Pedro Sánchez est le favori pour le poste de Premier ministre pour 40,3 % des personnes interrogées qui ont donné leur avis, prenant une avance de 24,9 points sur Alberto Núñez Feijóo qui est le favori à 15,4 % et retourne en deuxième position devant Santiago Abascal, qui est le favori à 14,8 %, Gabriel Rufián gagne des places et est maintenant le favori à 9,1 %.

États-Unis et Israël

En réaction aux récents bombardements menés par Israël et les États-Unis en Iran et à la riposte de ces derniers, 64,3 % des Espagnols se disent « très ou assez inquiets », 17,1 % « plutôt inquiets » et 15,4 % « pas très ou pas du tout inquiets ».
Par ailleurs, 69,2 % des personnes interrogées déclarent que les actions des États-Unis et d’Israël suscitent chez elles « beaucoup ou assez de rejet », tandis que 24,5 % se disent « peu ou pas de rejet ». En revanche, une large majorité (85,4 %) estime que cette situation met en péril la paix internationale.

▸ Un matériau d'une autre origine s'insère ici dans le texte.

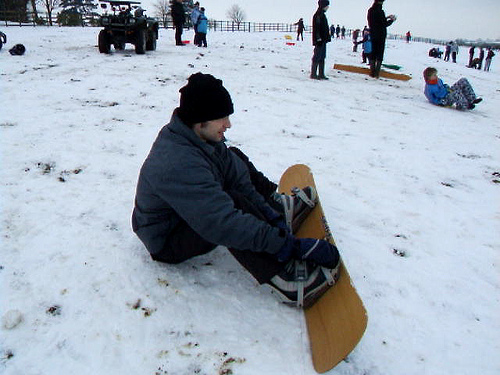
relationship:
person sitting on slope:
[312, 0, 344, 84] [5, 27, 495, 374]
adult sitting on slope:
[366, 0, 398, 81] [5, 27, 495, 374]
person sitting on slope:
[169, 2, 194, 48] [5, 27, 495, 374]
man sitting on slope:
[131, 70, 340, 310] [5, 27, 495, 374]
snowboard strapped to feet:
[261, 120, 380, 372] [269, 171, 338, 306]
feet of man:
[269, 171, 338, 306] [151, 73, 336, 345]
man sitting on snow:
[115, 56, 311, 281] [0, 24, 494, 370]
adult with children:
[164, 0, 200, 57] [192, 5, 212, 53]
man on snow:
[131, 70, 340, 310] [304, 132, 436, 306]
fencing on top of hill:
[9, 5, 351, 40] [1, 22, 494, 372]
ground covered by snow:
[0, 0, 498, 370] [0, 24, 494, 370]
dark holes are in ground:
[435, 176, 470, 204] [0, 0, 498, 370]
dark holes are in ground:
[390, 245, 408, 265] [0, 0, 498, 370]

Politiques européennes pour l'automobile

46,8 % des personnes interrogées ont déclaré être « tout à fait ou plutôt d’accord » avec la décision de la Commission européenne d’autoriser la vente de voitures à moteur à combustion après 2035, contre 38,3 % qui « n’étaient ni d’accord ni en désaccord ».

Parmi les Espagnols qui possèdent une voiture, 40,9 % ont un diesel, 30,3 % ont une essence, 9,9 % disent avoir une hybride et seulement 2 % possèdent une voiture électrique.

85 % des propriétaires de voitures diesel ou essence déclarent ne pas envisager de passer à un véhicule électrique dans les 5 prochaines années. Seuls 12,2 % prévoient de le faire.

Parmi le petit pourcentage qui prévoit de changer de voiture, 51 % disent qu’ils le feront pour des « raisons environnementales », 21,8 % pour des « économies de carburant et d’énergie » et 8,5 % pour des « avantages en matière de mobilité : accès à des zones à faibles émissions ou stationnement gratuit ».

De plus, il convient de noter que 92,7 % des utilisateurs possédant un véhicule diesel ou essence se disent « très ou assez satisfaits » de leur voiture.
On constate également un grand niveau de satisfaction chez les propriétaires de voitures hybrides ou électriques, 92,1 % d'entre eux se déclarant « très ou assez satisfaits ».

Problèmes en Espagne

Selon les personnes interrogées, le principal problème de l'Espagne est le logement (43,5 %), soit un demi-point de plus que le mois dernier, suivi par la crise économique et les problèmes économiques (22,5 %) et les problèmes liés à la qualité de l'emploi (18,3 %).
Les problèmes que les Espagnols considèrent comme les affectant le plus personnellement sont la crise économique et les problèmes économiques (29,9 %), le logement (27,8 %) et la santé (19,6 %).

situation économique personnelle et générale

65,8 % des Espagnols estiment que leur situation économique personnelle actuelle est « très bonne ou bonne », contre 24,9 % qui la jugent « mauvaise ou très mauvaise ». Concernant la situation économique générale en Espagne, 38,4 % la considèrent « bonne ou très bonne », contre 54 % qui la jugent « mauvaise ou très mauvaise ».

Ceux qui se considèrent comme « très ou assez optimistes » représentent 56,5 %, contre 8,4 % qui se disent « assez ou très pessimistes ».
Concernant la société dans son ensemble, 27,2 % estiment qu'elle est « plutôt ou très optimiste », contre 31,2 % qui la considèrent comme « plutôt ou très pessimiste ».

Ces données, ainsi que d'autres, ont été recueillies dans le cadre du baromètre réalisé du 2 au 6 mars auprès de 4 016 personnes interrogées.